## Try it
Omit the images, then repeat the listing exactly.

## Recorded information
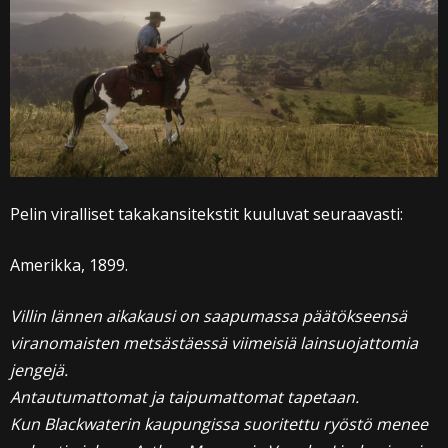
Pelin viralliset takakansitekstit kuuluvat seuraavasti:
Amerikka, 1899.
Villin lännen aikakausi on saapumassa päätökseensä
viranomaisten metsästäessä viimeisiä lainsuojattomia
jengejä.
Antautumattomat ja taipumattomat tapetaan.
Kun Blackwaterin kaupungissa suoritettu ryöstö menee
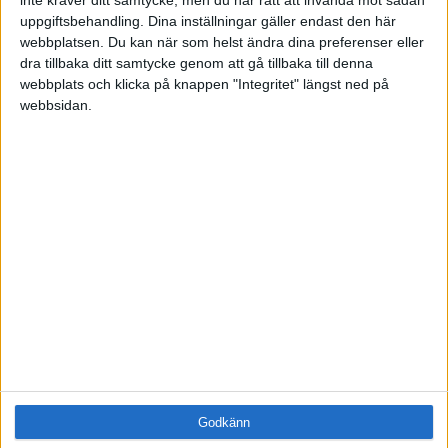
Samling
uppgiftsbehandling. Dina inställningar gäller endast den här
Företag
webbplatsen. Du kan när som helst ändra dina preferenser eller
ÄMNE
dra tillbaka ditt samtycke genom att gå tillbaka till denna
webbplats och klicka på knappen "Integritet" längst ned på
Arbetsmiljö (1)
webbsidan.
Coacha (0)
Digitalisering (0)
HR (0)
Hållbarhet (0)
Hälsa (0)
Innovation (0)
Karriär (0)
Kommunicera (0)
Ledarskap (0)
Ledning (0)
Motivera (0)
Medarbetarskap (0)
Nätverka (0)
Planering (0)
Godkänn
Projektleda (0)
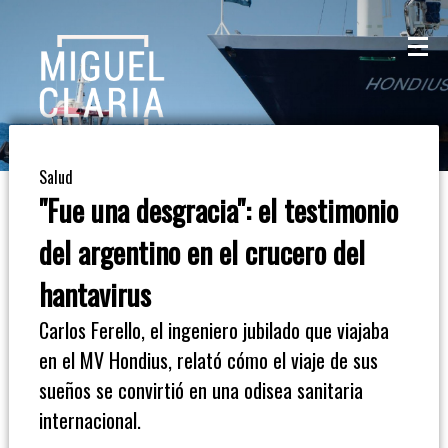
La
Mesa
De
Salud
Café
"Fue una desgracia": el testimonio
Columna
del argentino en el crucero del
De
hantavirus
Opinión
Carlos Ferello, el ingeniero jubilado que viajaba
en el MV Hondius, relató cómo el viaje de sus
Radioinforme
sueños se convirtió en una odisea sanitaria
3
internacional.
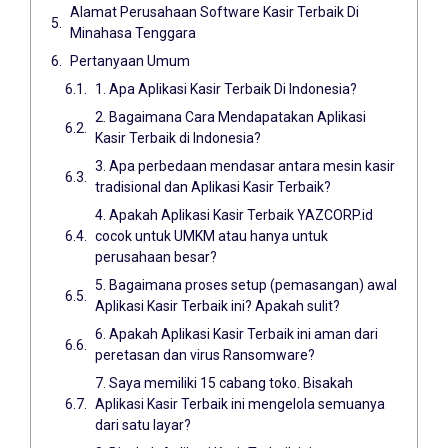
Alamat Perusahaan Software Kasir Terbaik Di
Minahasa Tenggara
Pertanyaan Umum
1. Apa Aplikasi Kasir Terbaik Di Indonesia?
2. Bagaimana Cara Mendapatakan Aplikasi
Kasir Terbaik di Indonesia?
3. Apa perbedaan mendasar antara mesin kasir
tradisional dan Aplikasi Kasir Terbaik?
4. Apakah Aplikasi Kasir Terbaik YAZCORP.id
cocok untuk UMKM atau hanya untuk
perusahaan besar?
5. Bagaimana proses setup (pemasangan) awal
Aplikasi Kasir Terbaik ini? Apakah sulit?
6. Apakah Aplikasi Kasir Terbaik ini aman dari
peretasan dan virus Ransomware?
7. Saya memiliki 15 cabang toko. Bisakah
Aplikasi Kasir Terbaik ini mengelola semuanya
dari satu layar?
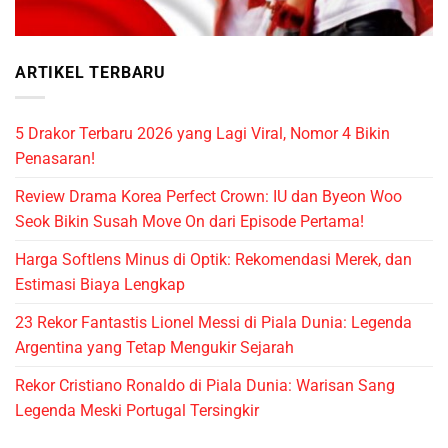
ARTIKEL TERBARU
5 Drakor Terbaru 2026 yang Lagi Viral, Nomor 4 Bikin
Penasaran!
Review Drama Korea Perfect Crown: IU dan Byeon Woo
Seok Bikin Susah Move On dari Episode Pertama!
Harga Softlens Minus di Optik: Rekomendasi Merek, dan
Estimasi Biaya Lengkap
23 Rekor Fantastis Lionel Messi di Piala Dunia: Legenda
Argentina yang Tetap Mengukir Sejarah
Rekor Cristiano Ronaldo di Piala Dunia: Warisan Sang
Legenda Meski Portugal Tersingkir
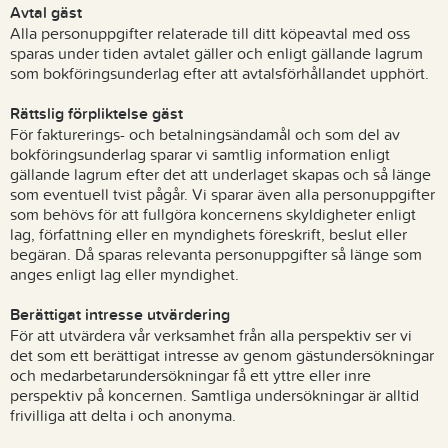
Avtal gäst
Alla personuppgifter relaterade till ditt köpeavtal med oss
sparas under tiden avtalet gäller och enligt gällande lagrum
som bokföringsunderlag efter att avtalsförhållandet upphört.
Rättslig förpliktelse gäst
För fakturerings- och betalningsändamål och som del av
bokföringsunderlag sparar vi samtlig information enligt
gällande lagrum efter det att underlaget skapas och så länge
som eventuell tvist pågår. Vi sparar även alla personuppgifter
som behövs för att fullgöra koncernens skyldigheter enligt
lag, författning eller en myndighets föreskrift, beslut eller
begäran. Då sparas relevanta personuppgifter så länge som
anges enligt lag eller myndighet.
Berättigat intresse utvärdering
För att utvärdera vår verksamhet från alla perspektiv ser vi
det som ett berättigat intresse av genom gästundersökningar
och medarbetarundersökningar få ett yttre eller inre
perspektiv på koncernen. Samtliga undersökningar är alltid
frivilliga att delta i och anonyma.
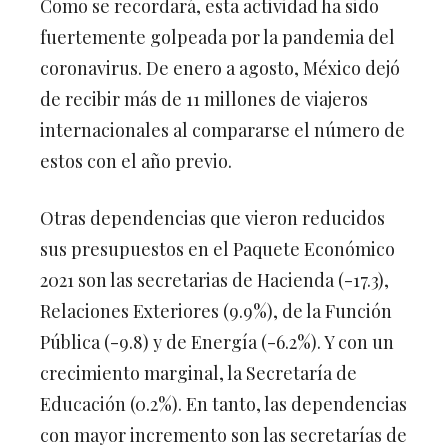
Como se recordará, esta actividad ha sido
fuertemente golpeada por la pandemia del
coronavirus. De enero a agosto, México dejó
de recibir más de 11 millones de viajeros
internacionales al compararse el número de
estos con el año previo.
Otras dependencias que vieron reducidos
sus presupuestos en el Paquete Económico
2021 son las secretarias de Hacienda (-17.3),
Relaciones Exteriores (9.9%), de la Función
Pública (-9.8) y de Energía (-6.2%). Y con un
crecimiento marginal, la Secretaría de
Educación (0.2%). En tanto, las dependencias
con mayor incremento son las secretarías de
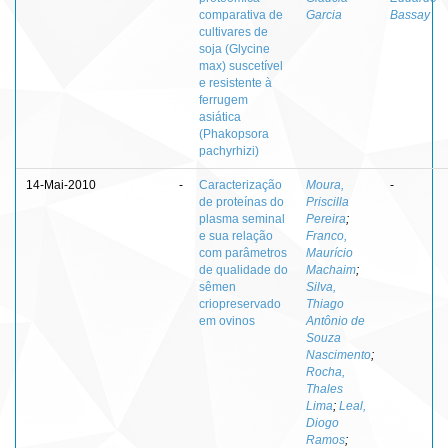
comparativa de
Garcia
Bassay
cultivares de
soja (Glycine
max) suscetível
e resistente à
ferrugem
asiática
(Phakopsora
pachyrhizi)
14-Mai-2010
-
Caracterização
Moura,
-
de proteínas do
Priscilla
plasma seminal
Pereira
;
e sua relação
Franco,
com parâmetros
Maurício
de qualidade do
Machaim
;
sêmen
Silva,
criopreservado
Thiago
em ovinos
Antônio de
Souza
Nascimento
;
Rocha,
Thales
Lima
;
Leal,
Diogo
Ramos
;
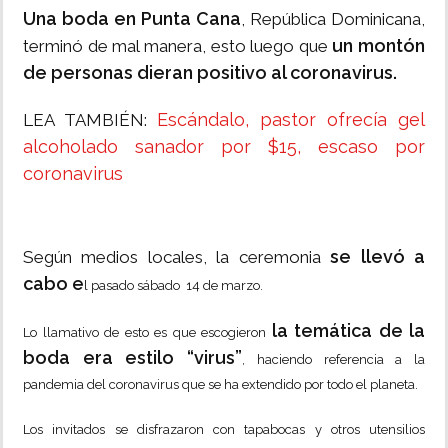
Una boda en Punta Cana
, República Dominicana,
un montón
terminó de mal manera, esto luego que
de personas dieran positivo al coronavirus.
Escándalo, pastor ofrecía gel
LEA TAMBIÉN:
alcoholado sanador por $15, escaso por
coronavirus
se llevó a
Según medios locales, la ceremonia
cabo e
l pasado sábado 14 de marzo.
l
a temática de la
Lo llamativo de esto es que escogieron
boda era estilo “virus”
, haciendo referencia a la
pandemia del coronavirus que se ha extendido por todo el planeta.
Los invitados se disfrazaron con tapabocas y otros utensilios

## Response to the task
Pelin viralliset takakansitekstit kuuluvat seuraavasti:
Amerikka, 1899.
Villin lännen aikakausi on saapumassa päätökseensä
viranomaisten metsästäessä viimeisiä lainsuojattomia
jengejä.
Antautumattomat ja taipumattomat tapetaan.
Kun Blackwaterin kaupungissa suoritettu ryöstö menee
Samling
uppgiftsbehandling. Dina inställningar gäller endast den här
Företag
webbplatsen. Du kan när som helst ändra dina preferenser eller
ÄMNE
dra tillbaka ditt samtycke genom att gå tillbaka till denna
webbplats och klicka på knappen "Integritet" längst ned på
Arbetsmiljö (1)
webbsidan.
Coacha (0)
Digitalisering (0)
HR (0)
Hållbarhet (0)
Hälsa (0)
Innovation (0)
Karriär (0)
Kommunicera (0)
Ledarskap (0)
Ledning (0)
Motivera (0)
Medarbetarskap (0)
Nätverka (0)
Planering (0)
Godkänn
Projektleda (0)
La
Mesa
De
Salud
Café
"Fue una desgracia": el testimonio
Columna
del argentino en el crucero del
De
hantavirus
Opinión
Carlos Ferello, el ingeniero jubilado que viajaba
en el MV Hondius, relató cómo el viaje de sus
Radioinforme
sueños se convirtió en una odisea sanitaria
3
internacional.
Alamat Perusahaan Software Kasir Terbaik Di
Minahasa Tenggara
Pertanyaan Umum
1. Apa Aplikasi Kasir Terbaik Di Indonesia?
2. Bagaimana Cara Mendapatakan Aplikasi
Kasir Terbaik di Indonesia?
3. Apa perbedaan mendasar antara mesin kasir
tradisional dan Aplikasi Kasir Terbaik?
4. Apakah Aplikasi Kasir Terbaik YAZCORP.id
cocok untuk UMKM atau hanya untuk
perusahaan besar?
5. Bagaimana proses setup (pemasangan) awal
Aplikasi Kasir Terbaik ini? Apakah sulit?
6. Apakah Aplikasi Kasir Terbaik ini aman dari
peretasan dan virus Ransomware?
7. Saya memiliki 15 cabang toko. Bisakah
Aplikasi Kasir Terbaik ini mengelola semuanya
dari satu layar?
ARTIKEL TERBARU
5 Drakor Terbaru 2026 yang Lagi Viral, Nomor 4 Bikin
Penasaran!
Review Drama Korea Perfect Crown: IU dan Byeon Woo
Seok Bikin Susah Move On dari Episode Pertama!
Harga Softlens Minus di Optik: Rekomendasi Merek, dan
Estimasi Biaya Lengkap
23 Rekor Fantastis Lionel Messi di Piala Dunia: Legenda
Argentina yang Tetap Mengukir Sejarah
Rekor Cristiano Ronaldo di Piala Dunia: Warisan Sang
Legenda Meski Portugal Tersingkir
Avtal gäst
Alla personuppgifter relaterade till ditt köpeavtal med oss
sparas under tiden avtalet gäller och enligt gällande lagrum
som bokföringsunderlag efter att avtalsförhållandet upphört.
Rättslig förpliktelse gäst
För fakturerings- och betalningsändamål och som del av
bokföringsunderlag sparar vi samtlig information enligt
gällande lagrum efter det att underlaget skapas och så länge
som eventuell tvist pågår. Vi sparar även alla personuppgifter
som behövs för att fullgöra koncernens skyldigheter enligt
lag, författning eller en myndighets föreskrift, beslut eller
begäran. Då sparas relevanta personuppgifter så länge som
anges enligt lag eller myndighet.
Berättigat intresse utvärdering
För att utvärdera vår verksamhet från alla perspektiv ser vi
det som ett berättigat intresse av genom gästundersökningar
och medarbetarundersökningar få ett yttre eller inre
perspektiv på koncernen. Samtliga undersökningar är alltid
frivilliga att delta i och anonyma.
Como se recordará, esta actividad ha sido
fuertemente golpeada por la pandemia del
coronavirus. De enero a agosto, México dejó
de recibir más de 11 millones de viajeros
internacionales al compararse el número de
estos con el año previo.
Otras dependencias que vieron reducidos
sus presupuestos en el Paquete Económico
2021 son las secretarias de Hacienda (-17.3),
Relaciones Exteriores (9.9%), de la Función
Pública (-9.8) y de Energía (-6.2%). Y con un
crecimiento marginal, la Secretaría de
Educación (0.2%). En tanto, las dependencias
con mayor incremento son las secretarías de
comparativa de
Garcia
Bassay
cultivares de
soja (Glycine
max) suscetível
e resistente à
ferrugem
asiática
(Phakopsora
pachyrhizi)
14-Mai-2010
-
Caracterização
Moura,
-
de proteínas do
Priscilla
plasma seminal
Pereira
;
e sua relação
Franco,
com parâmetros
Maurício
de qualidade do
Machaim
;
sêmen
Silva,
criopreservado
Thiago
em ovinos
Antônio de
Souza
Nascimento
;
Rocha,
Thales
Lima
;
Leal,
Diogo
Ramos
;
Una boda en Punta Cana
, República Dominicana,
un montón
terminó de mal manera, esto luego que
de personas dieran positivo al coronavirus.
Escándalo, pastor ofrecía gel
LEA TAMBIÉN:
alcoholado sanador por $15, escaso por
coronavirus
se llevó a
Según medios locales, la ceremonia
cabo e
l pasado sábado 14 de marzo.
l
a temática de la
Lo llamativo de esto es que escogieron
boda era estilo “virus”
, haciendo referencia a la
pandemia del coronavirus que se ha extendido por todo el planeta.
Los invitados se disfrazaron con tapabocas y otros utensilios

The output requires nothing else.